Quoted passage:

-------

I so believe in and have personally benefited greatly from prophetic ministry, and I do my best to practice prophetic ministry for the benefit of others, not to gain a platform. I try to lean into this amazing gift Jesus gave the church so that others may be encouraged, come to Christ, and be built up and edified to love Jesus more.

Because of this, I have been greatly concerned with how a lot of the prophetic ministry is being handled and the incorrect idea that we are just to listen to the prophets blindly instead of weighing prophetic words (1 Thessalonians 5:20-22, 1 Corinthians 14:29-33).

This week I was reminded of Bill Jackson’s book, The Quest for the Radical Middle, and how in our own Vineyard history we have encountered some of these challenges before. Bill did a great job in fleshing out some of these prophetic issues, so I thought I would share some insights from the book that are helping me process current prophets and prophetic words, including words I’ve given (not on these subjects but from personal words to corporate words to even a few concerning nations with supernatural signs following… while I pee my pants in trembling).

-------

Data items:

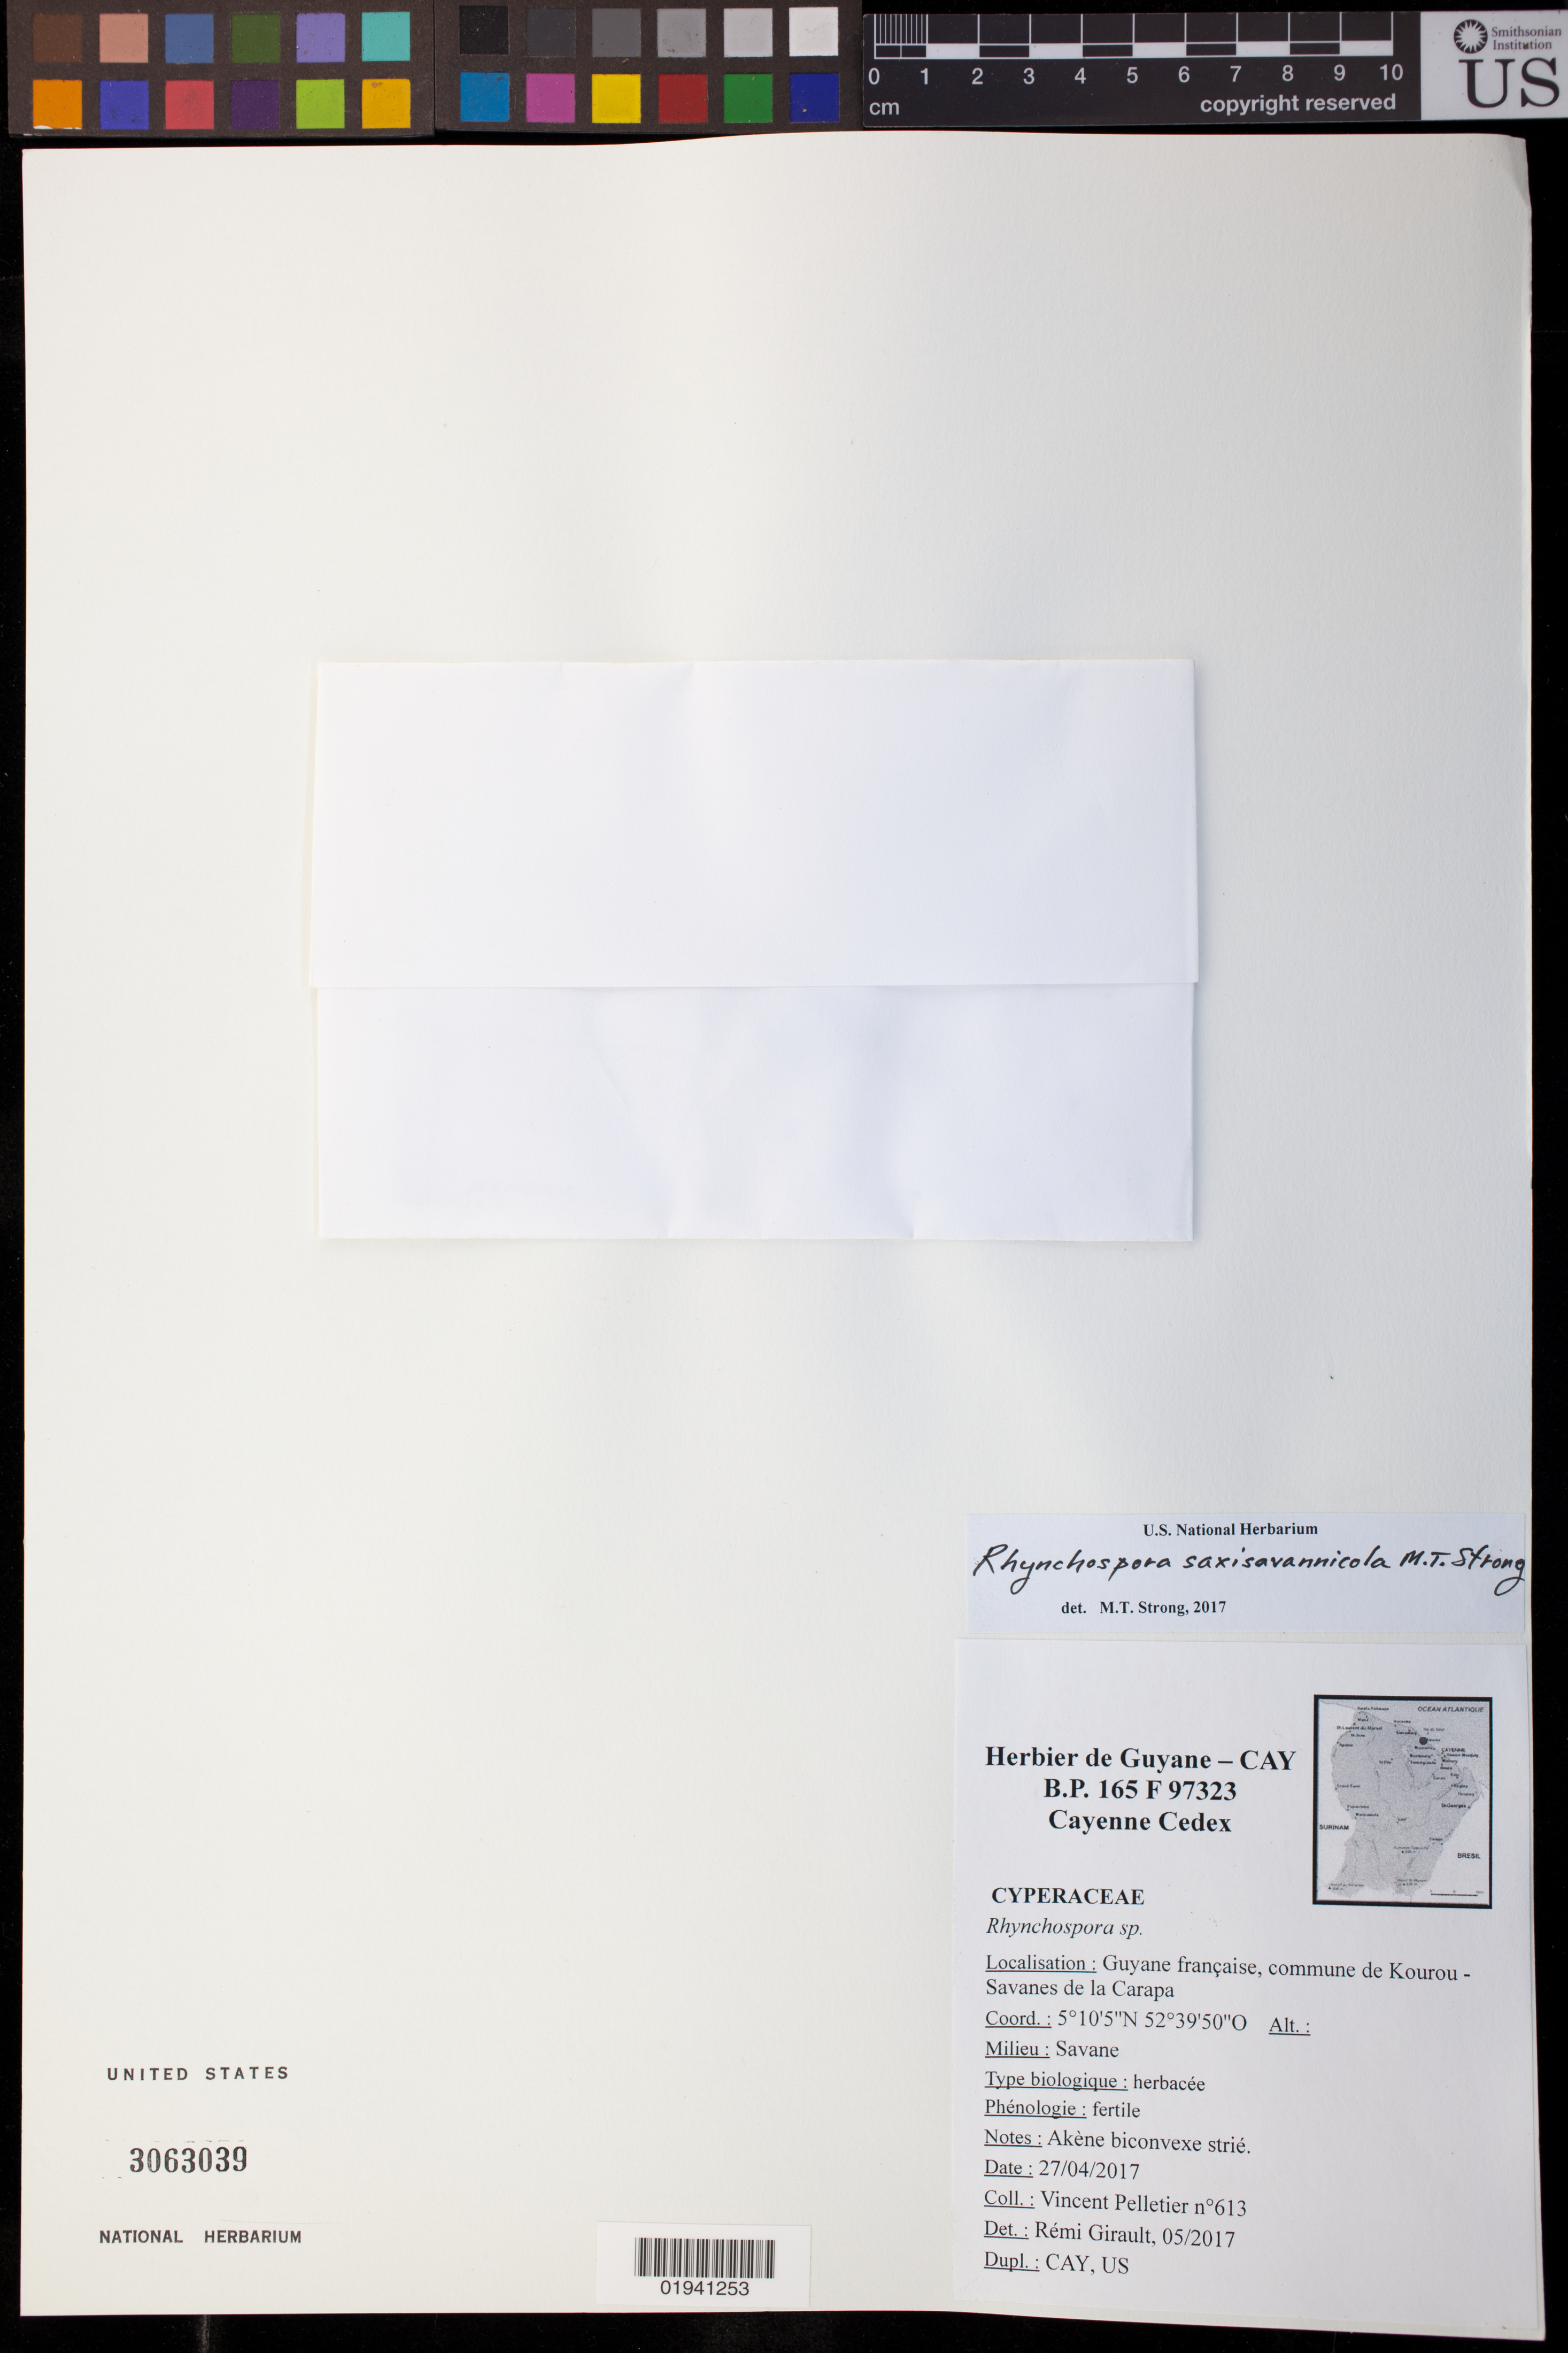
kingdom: Plantae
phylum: Tracheophyta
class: Liliopsida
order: Poales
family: Cyperaceae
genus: Rhynchospora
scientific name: Rhynchospora saxisavannicola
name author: M.T. Strong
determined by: Strong, M. T., (US), Smithsonian Institution - National Museum of Natural History (UNITED STATES)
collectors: V. Pelletier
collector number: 613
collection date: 2017-04-27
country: French Guiana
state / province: Cayenne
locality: commune de Kourou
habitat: Savanes de la Carapa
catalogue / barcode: US 3063039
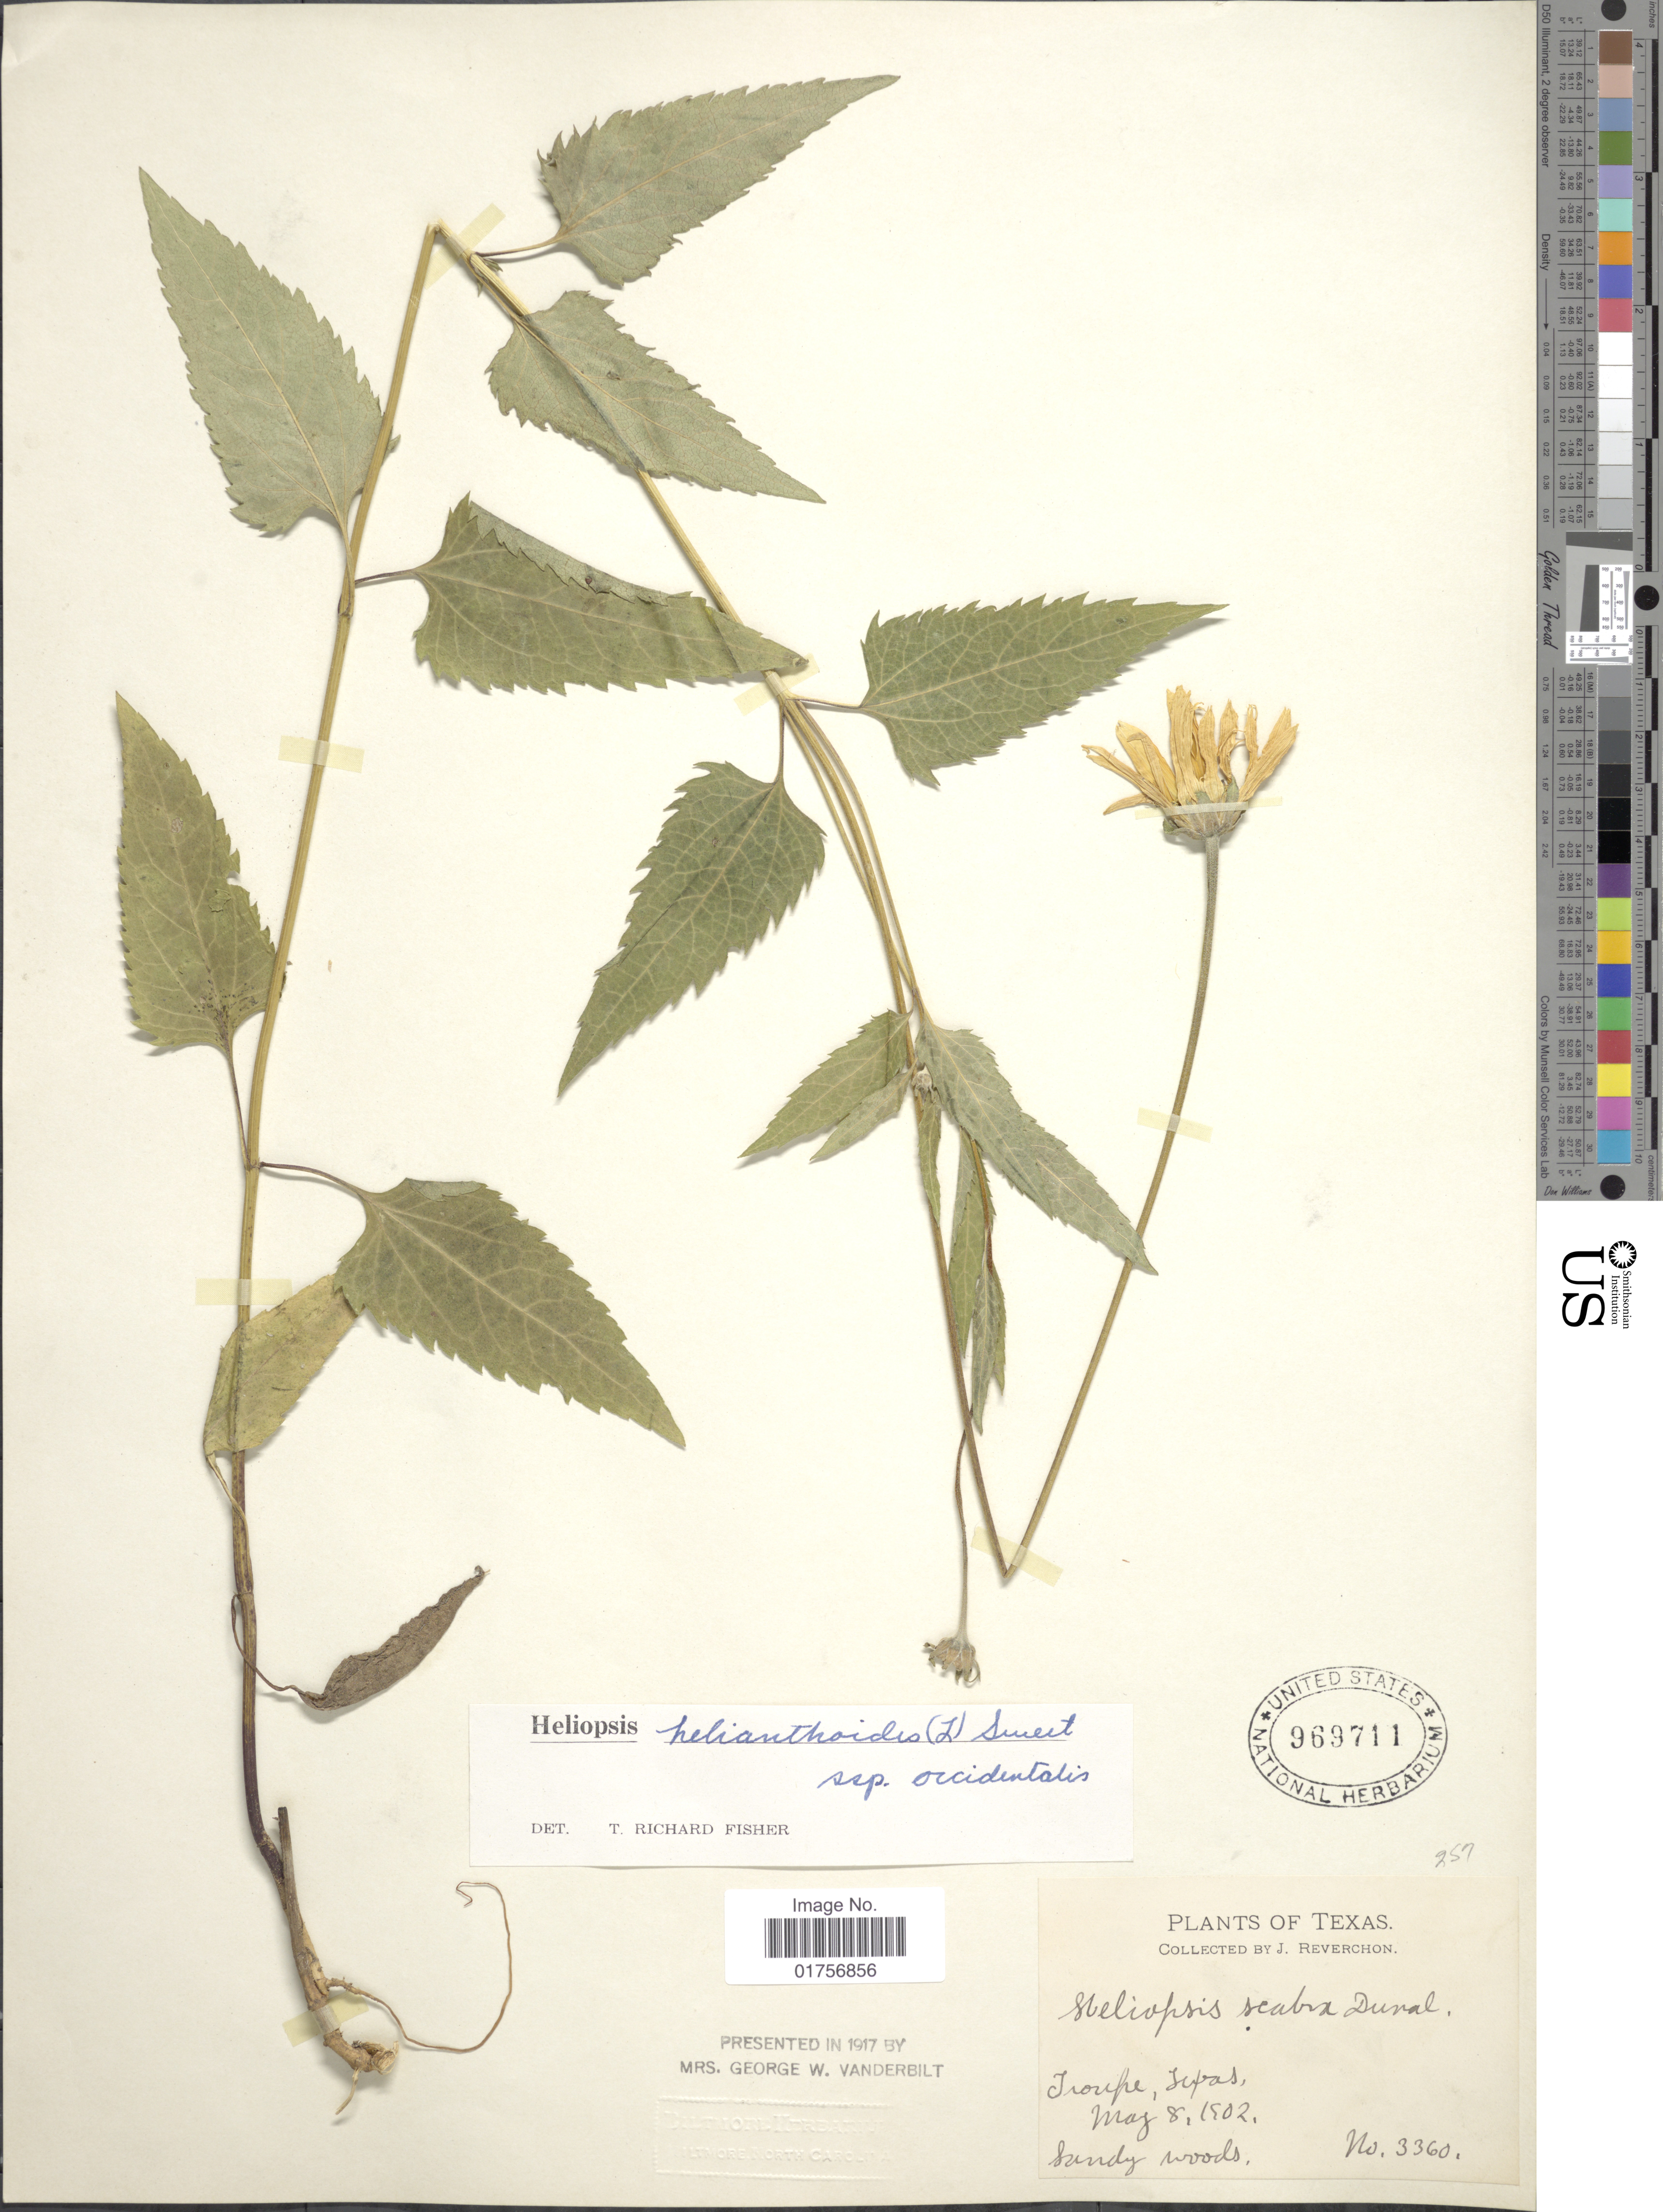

-------

Task set:
A - From the passage on prophetic ministry, list the kinds of prophetic words the writer says they have given.
B - Please answer these questions about the passage on prophetic ministry:
(i) What book was the writer reminded of this week, and who wrote it?
(ii) What two Bible passages does the writer cite for weighing prophetic words?
(iii) What does the writer say they do not practice prophetic ministry to gain?
C - Carry on the passage on prophetic ministry from its last sentence.

Results by task:
A -
Personal words
Corporate words
Words concerning nations

B -
(i) The Quest for the Radical Middle, by Bill Jackson
(ii) 1 Thessalonians 5:20-22 and 1 Corinthians 14:29-33
(iii) A platform

C -
Now to Bill Jackson’s own words:
Jackson, Bill. Quest for the Radical Middle. Vineyard International Publishing, 1999

“I think that God’s sovereignty brought the Vineyard through the prophetic period to teach us both the possibilities and the pitfalls…


I think that our problem with the prophetic was both with the prophecies themselves (some were clearly wrong) and with our inability to weigh them. Learning to weigh prophecy involves evaluating all three phases of the prophetic prophetic experience: revelation, interpretation, and application…



First, the prophetic person has a responsibility before God and men to learn to receive accurate prophetic words and to communicate them in a way that edifies the church. Prophets must not go beyond their revelation and add their own “stuff.” This just muddies the waters.


Second, the language that is used to communicate prophetic revelation has tremendous bearing on what the hearer receives. Most of the prophecies were communicated as though they were going to come true, and later, when they didn’t happen, it was explained to us that they weren’t guarantees but rather invitations into God’s intent that were contingent on our or others’ obedience.


When a prophet says that such-and-such is going to happen and it doesn’t, this is errant prophecy. If it is a prophecy contingent on other factors, then the one who is prophesying is responsible for saying so, lest the person being ministered to be set up for disappointment. “God says” is very dangerous language.


Third, the setting in which a word is given is important. The words given the Vineyard during the prophetic era were often in front of thousands of people. This kind of setting put the recipients of the words under great pressure. There was generally no personal time with the prophets to help process the words, and people were left to go home to study the transcripts with local leadership teams who wanted to take the ball and run with it.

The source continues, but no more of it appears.